More sockeye salmon passed the sonar into the Kenai River on Monday, but it’s still up in the air whether commercial fishermen will go out Thursday for their regular fishing period.
About 48,366 sockeye passed the Alaska Department of Fish and Game’s sonar at river mile 19 on Monday, the biggest single daily passage of the run so far, bringing the cumulative count for the year to 382,784. That’s still only a little over half of the count by the same date in 2016, and managers and fishermen alike are still hoping the run is just late.

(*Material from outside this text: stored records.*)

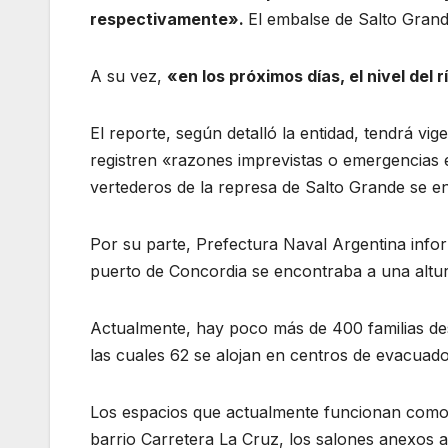
respectivamente».
El embalse de Salto Grand
A su vez,
«en los próximos días, el nivel de
El reporte, según detalló la entidad, tendrá vi
registren «razones imprevistas o emergencias
vertederos de la represa de Salto Grande se e
Por su parte, Prefectura Naval Argentina infor
puerto de Concordia se encontraba a una altura
Actualmente, hay poco más de 400 familias des
las cuales 62 se alojan en centros de evacuados
Los espacios que actualmente funcionan como 
barrio Carretera La Cruz, los salones anexos a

Managers from the Division of Commercial Fisheries and the Division of Sport Fish were planning to meet Tuesday afternoon to discuss how to proceed with the fisheries given the current passage rates, said Pat Shields, the commercial fisheries area management biologist.
“I would say at this point that the chances of fishing commercially on Thursday are quite small,” he said. “It’s possible but not probable.”
Commercial fishermen in the Central District have been out of the water since last Thursday, and Northern District setnetters’ gear allowances have been reduced by emergency order. Central District fishermen didn’t get to fish their regular period Monday and managers are trying to decide whether to allow them to fish Thursday, given the low passage to the Kenai River, Shields said. The managers aim for an inriver sockeye salmon goal of 900,000 – 1.1 million fish past the sonar, and at this point, it doesn’t look like they’ll reach the lower end of the goal with the current rates of passage, he said.
As of noon Tuesday, about 20,000 fish had passed the sonar, which was more than by noon on Monday, so the managers were hopeful but watching carefully, Shields said.
“They’d have to be pretty large estimates to consider fishing on Thursday,” he said.
Currently, sportfishermen and personal-use dipnet fishermen are still fishing, with sportfishermen on the lower Kenai River operating under a bag limit of three per day with six in possession for fish larger than 16 inches, or 10 per day with 10 in possession for fish smaller than 16 inches.
Managers have the option of closing the sportfishery and dipnet fishery to increase passage, as they did in 2006, though that decision had not been made Tuesday.